● Requirement: Give back exactly the lines of the entries below from the line with "Right hand at" to the line with "index pip: (568, 209)", inclusive, and only those.

----------------------------------------

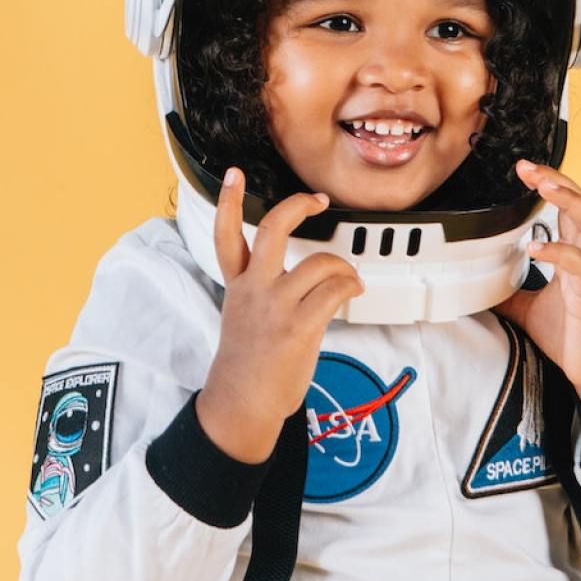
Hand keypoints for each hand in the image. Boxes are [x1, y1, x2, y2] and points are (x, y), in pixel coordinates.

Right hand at [196, 167, 364, 462]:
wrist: (241, 405)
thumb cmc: (247, 366)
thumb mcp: (242, 317)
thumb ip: (264, 291)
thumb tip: (306, 278)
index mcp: (238, 285)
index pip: (226, 235)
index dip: (230, 201)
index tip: (235, 175)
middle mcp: (254, 289)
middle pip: (274, 229)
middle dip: (298, 206)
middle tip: (317, 201)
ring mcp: (276, 306)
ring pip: (320, 262)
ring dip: (343, 267)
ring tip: (350, 279)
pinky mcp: (298, 327)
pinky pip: (335, 291)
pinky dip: (351, 287)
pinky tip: (354, 292)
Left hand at [494, 160, 580, 415]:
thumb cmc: (574, 338)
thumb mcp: (530, 310)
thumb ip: (511, 293)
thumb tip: (479, 285)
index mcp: (575, 256)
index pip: (568, 209)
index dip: (550, 185)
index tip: (525, 169)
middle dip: (557, 180)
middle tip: (528, 167)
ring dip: (569, 200)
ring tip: (544, 186)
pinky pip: (579, 265)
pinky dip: (558, 250)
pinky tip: (536, 246)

----------------------------------------

● Completed task:
Right hand at [196, 167, 364, 462]:
wrist: (241, 405)
thumb cmc: (247, 366)
thumb mcp: (242, 317)
thumb ip: (264, 291)
thumb tip: (306, 278)
index mcp: (238, 285)
index pip: (226, 235)
index dip: (230, 201)
index tip: (235, 175)
middle mcp: (254, 289)
middle pip: (274, 229)
middle dip: (298, 206)
middle tip: (317, 201)
ring mcp: (276, 306)
ring pip: (320, 262)
ring dip: (343, 267)
ring tip: (350, 279)
pinky mcp: (298, 327)
pinky pip: (335, 291)
pinky dip: (351, 287)
pinky tip: (354, 292)
Left hand at [494, 160, 580, 415]:
thumb cmc: (574, 338)
thumb mcp: (530, 310)
thumb ip: (511, 293)
thumb tip: (479, 285)
index mcp: (575, 256)
index pip: (568, 209)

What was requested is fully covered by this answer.